DATA RECORDS section start

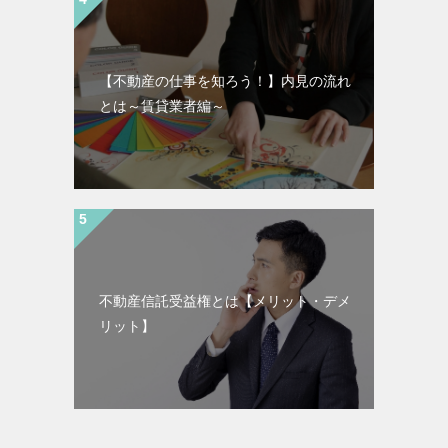
【不動産の仕事を知ろう！】内見の流れ
とは～賃貸業者編～
不動産信託受益権とは【メリット・デメ
リット】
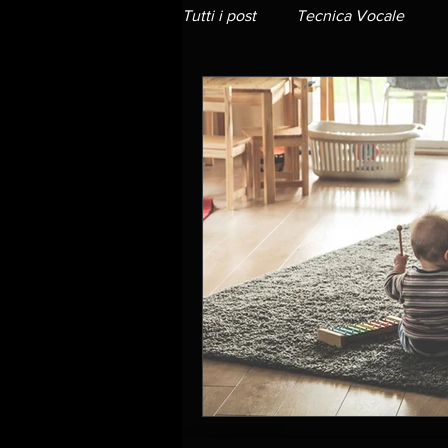
Tutti i post
Tecnica Vocale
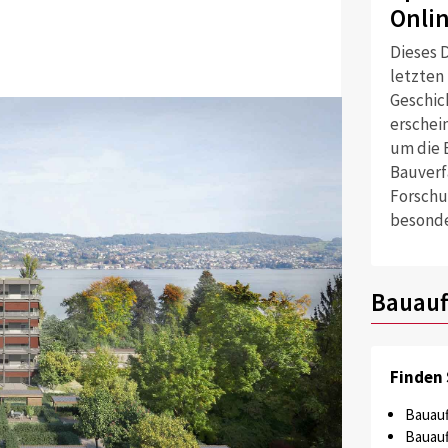
Onli
Dieses D
letzten
Geschich
erschei
um die 
Bauverf
Forschu
besonde
Bauauf
Finden 
Bauauf
Bauauf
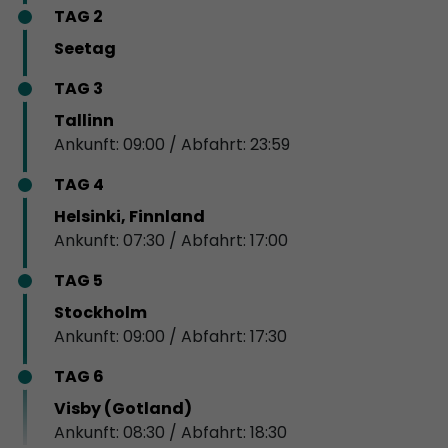
TAG 2
Seetag
TAG 3
Tallinn
Ankunft: 09:00 / Abfahrt: 23:59
TAG 4
Helsinki, Finnland
Ankunft: 07:30 / Abfahrt: 17:00
TAG 5
Stockholm
Ankunft: 09:00 / Abfahrt: 17:30
TAG 6
Visby (Gotland)
Ankunft: 08:30 / Abfahrt: 18:30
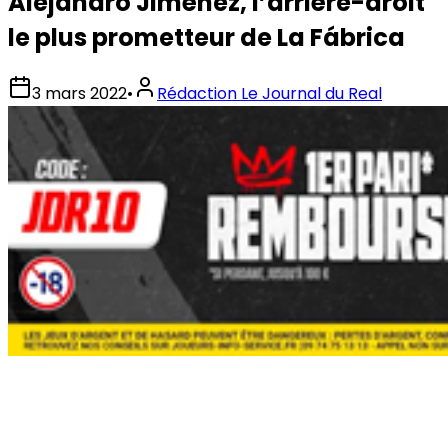
Alejandro Jiménez, l’arrière-droit
le plus prometteur de La Fábrica
3 mars 2022
•
Rédaction Le Journal du Real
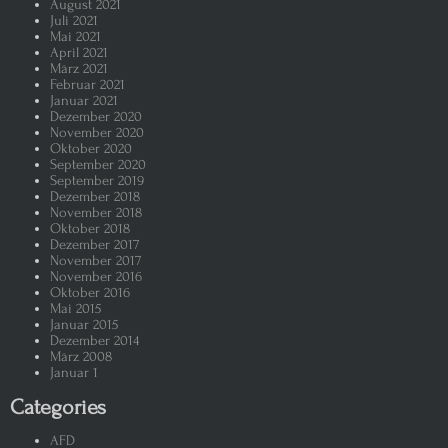
August 2021
Juli 2021
Putin – der hinterlistige russische
Mai 2021
April 2021
März 2021
Ein Flüchtlings-Containerdorf i
Februar 2021
Januar 2021
Dezember 2020
November 2020
Putin, der russische Pinocchio
Oktober 2020
September 2020
September 2019
AFD und BSW „flüchten“ aus dem
Dezember 2018
November 2018
Oktober 2018
Putin im „Blutrausch“
Warum 
Dezember 2017
November 2017
November 2016
Putins Sieg über die Ukraine wäre 
Oktober 2016
Mai 2015
Januar 2015
Despot Putin, der russische Möch
Dezember 2014
März 2008
Januar 1
Putin und seine „Pressefreiheit“
Categories
Auch der oppositionelle Nawalny 
AFD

DATA RECORDS section end

_WHAT THIS TASK INVOLVES_.
Give back all the data exactly, minus pictures.

_SOLVED EXERCISE_.
【不動産の仕事を知ろう！】内見の流れ
とは～賃貸業者編～
不動産信託受益権とは【メリット・デメ
リット】
Tutti i post
Tecnica Vocale
Onli
Dieses D
letzten
Geschich
erschei
um die 
Bauverf
Forschu
besonde
Bauauf
Finden 
Bauauf
Bauauf
TAG 2
Seetag
TAG 3
Tallinn
Ankunft: 09:00 / Abfahrt: 23:59
TAG 4
Helsinki, Finnland
Ankunft: 07:30 / Abfahrt: 17:00
TAG 5
Stockholm
Ankunft: 09:00 / Abfahrt: 17:30
TAG 6
Visby (Gotland)
Ankunft: 08:30 / Abfahrt: 18:30
Alejandro Jiménez, l’arrière-droit
le plus prometteur de La Fábrica
3 mars 2022
•
Rédaction Le Journal du Real
August 2021
Juli 2021
Putin – der hinterlistige russische
Mai 2021
April 2021
März 2021
Ein Flüchtlings-Containerdorf i
Februar 2021
Januar 2021
Dezember 2020
November 2020
Putin, der russische Pinocchio
Oktober 2020
September 2020
September 2019
AFD und BSW „flüchten“ aus dem
Dezember 2018
November 2018
Oktober 2018
Putin im „Blutrausch“
Warum 
Dezember 2017
November 2017
November 2016
Putins Sieg über die Ukraine wäre 
Oktober 2016
Mai 2015
Januar 2015
Despot Putin, der russische Möch
Dezember 2014
März 2008
Januar 1
Putin und seine „Pressefreiheit“
Categories
Auch der oppositionelle Nawalny 
AFD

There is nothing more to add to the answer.